■ **EXERCISE BRIEF**
Read the records below and report each line in which "events" occurs.

■ **INPUT RECORDS**

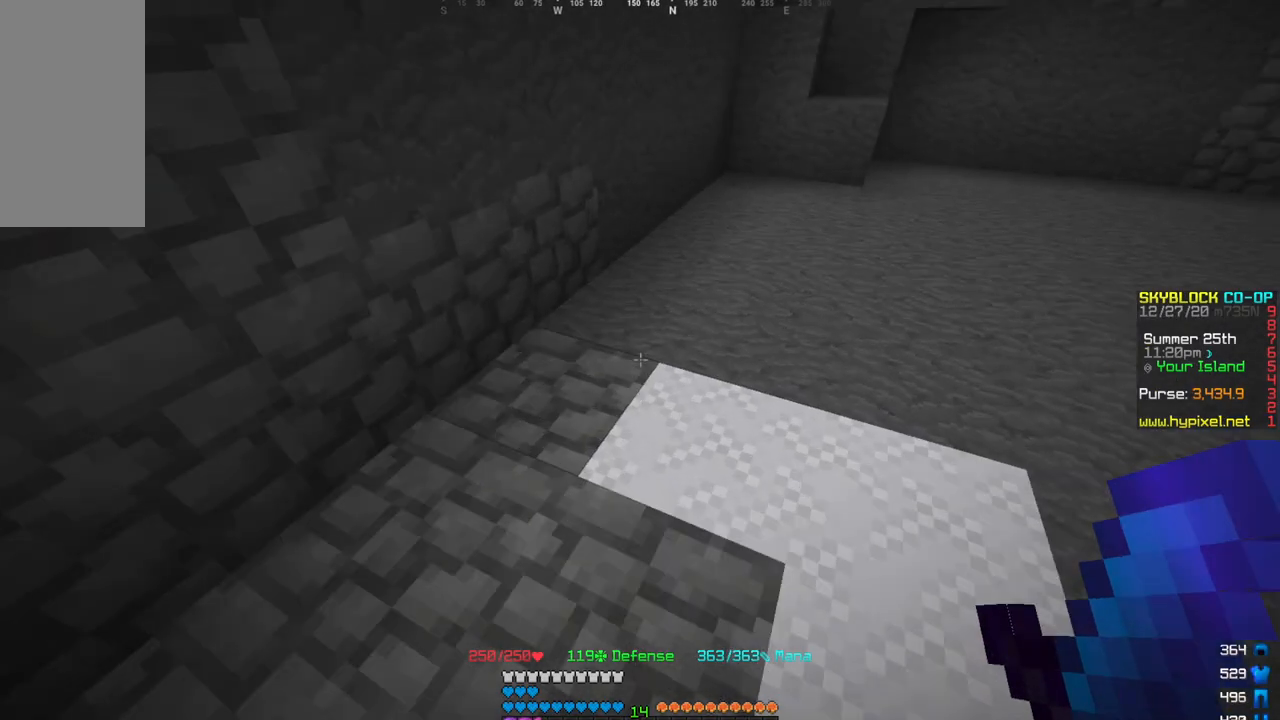
Gameplay with keyboard and mouse; each line is a JSON object with the keys and mouse buttons held at the frame after it. "events" lists presses ("down") and releases ("up") of "a", "d", "s", "w", "mouse_left" and "mouse_right" between this image and that frame as [ms after this image, input, new state], when the widget could be followed in between. "mouse_left", "mouse_right" = the "left", "right" buttons of the "mouse" list. No other keys are recorded. Fast repeated clicks can show as one long hold. Mouse movement is not recorded.
{"keys": ["d", "w"], "mouse": []}
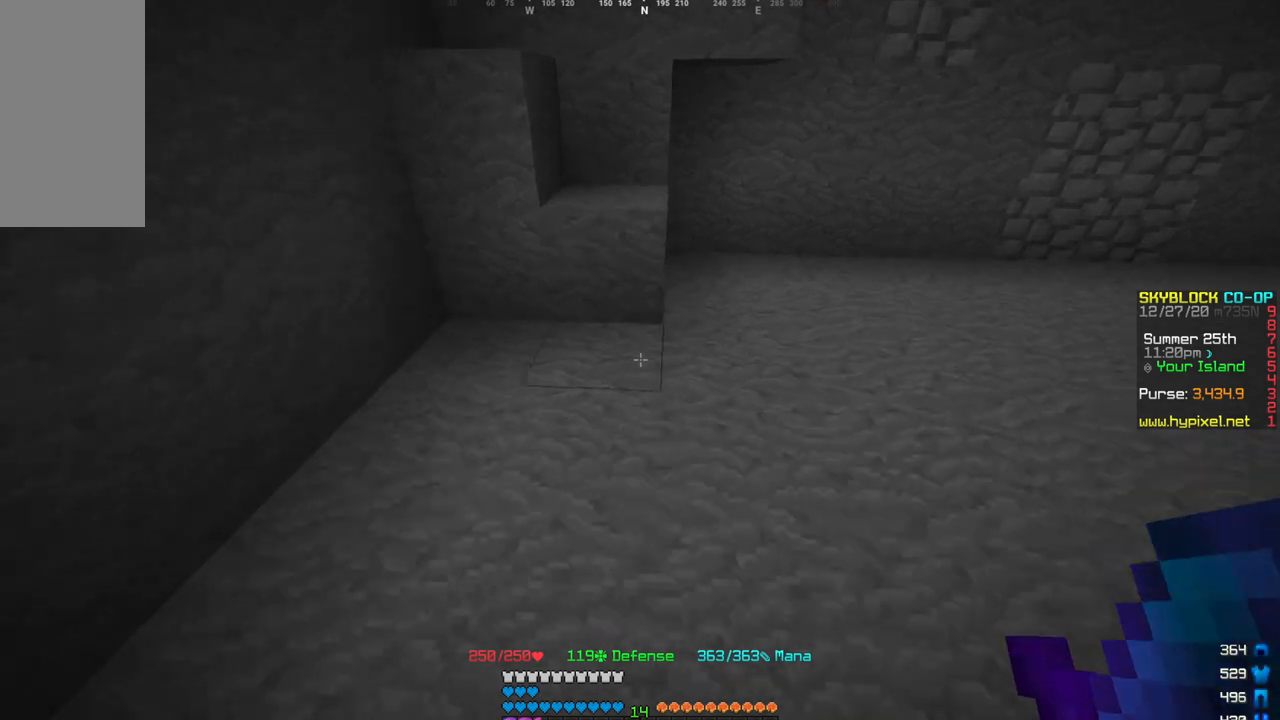
{"keys": ["w"], "mouse": [], "events": [[134, "d", "up"]]}
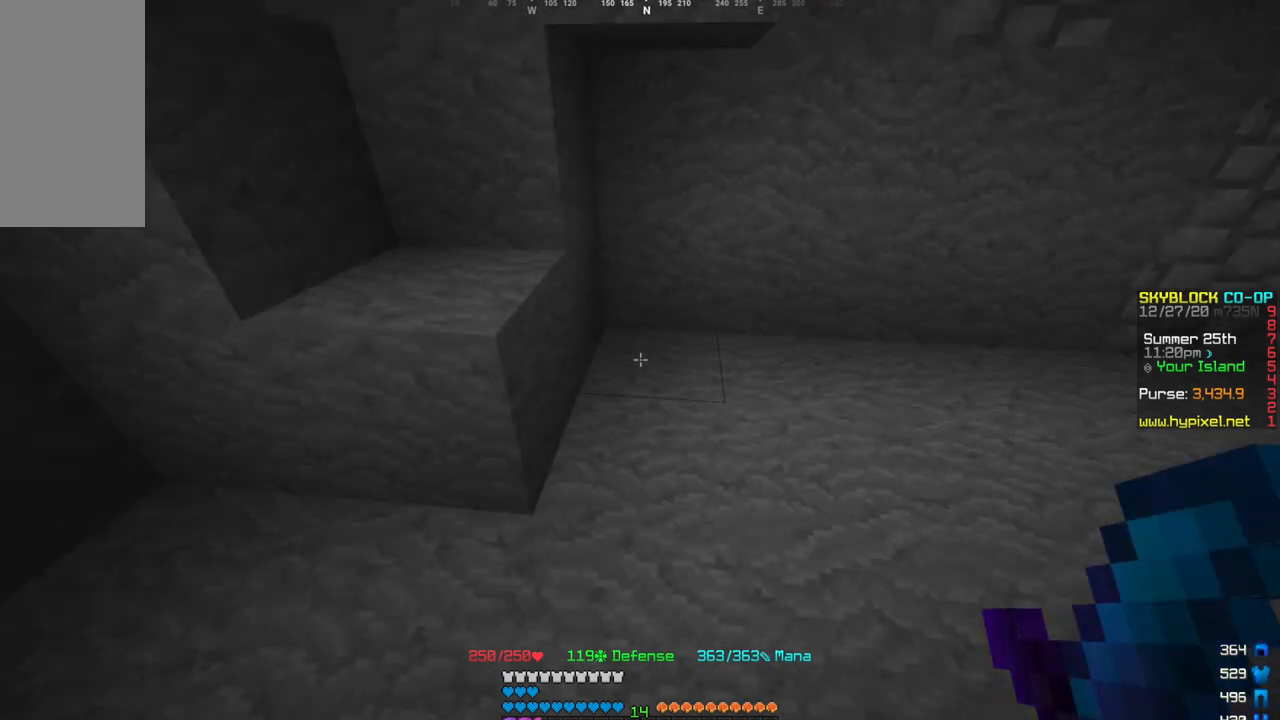
{"keys": ["w"], "mouse": [], "events": []}
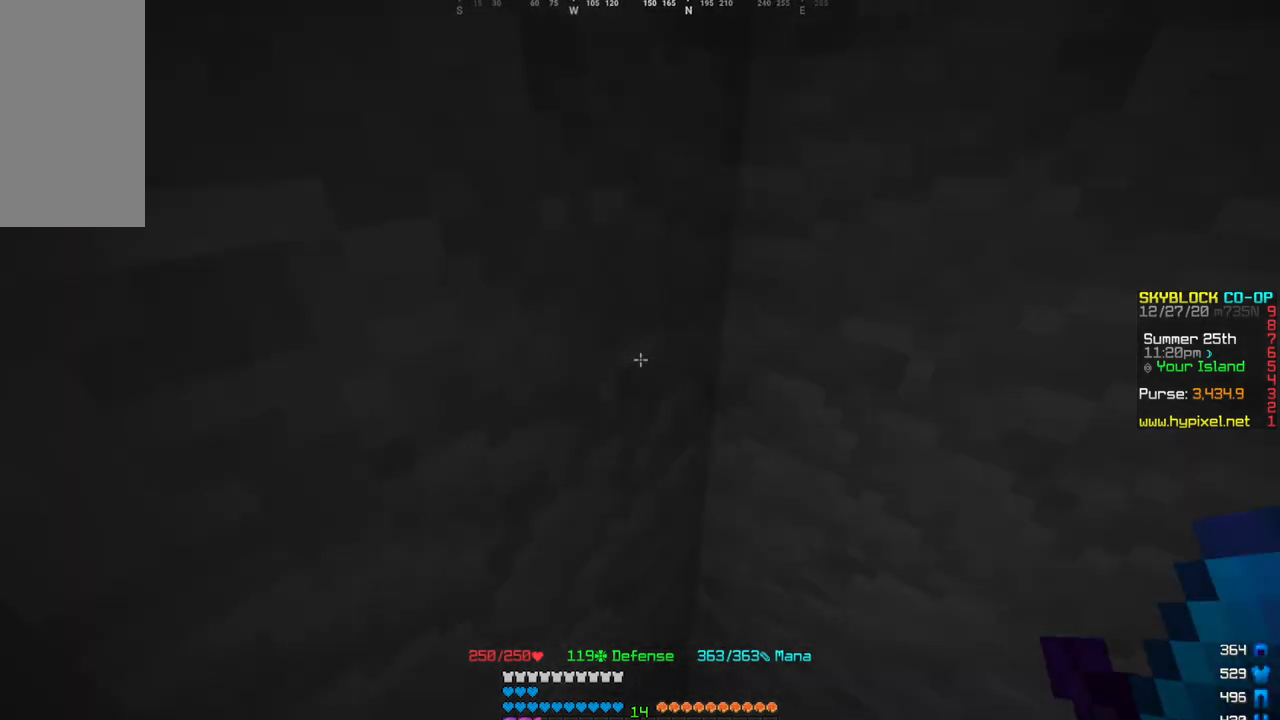
{"keys": ["w"], "mouse": []}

■ **SOLUTION BELOW**
Gameplay with keyboard and mouse; each line is a JSON object with the keys and mouse buttons held at the frame after it. "events" lists presses ("down") and releases ("up") of "a", "d", "s", "w", "mouse_left" and "mouse_right" between this image and that frame as [ms after this image, input, new state], when the widget could be followed in between. "mouse_left", "mouse_right" = the "left", "right" buttons of the "mouse" list. No other keys are recorded. Fast repeated clicks can show as one long hold. Mouse movement is not recorded.
{"keys": ["w"], "mouse": [], "events": [[134, "d", "up"]]}
{"keys": ["w"], "mouse": [], "events": []}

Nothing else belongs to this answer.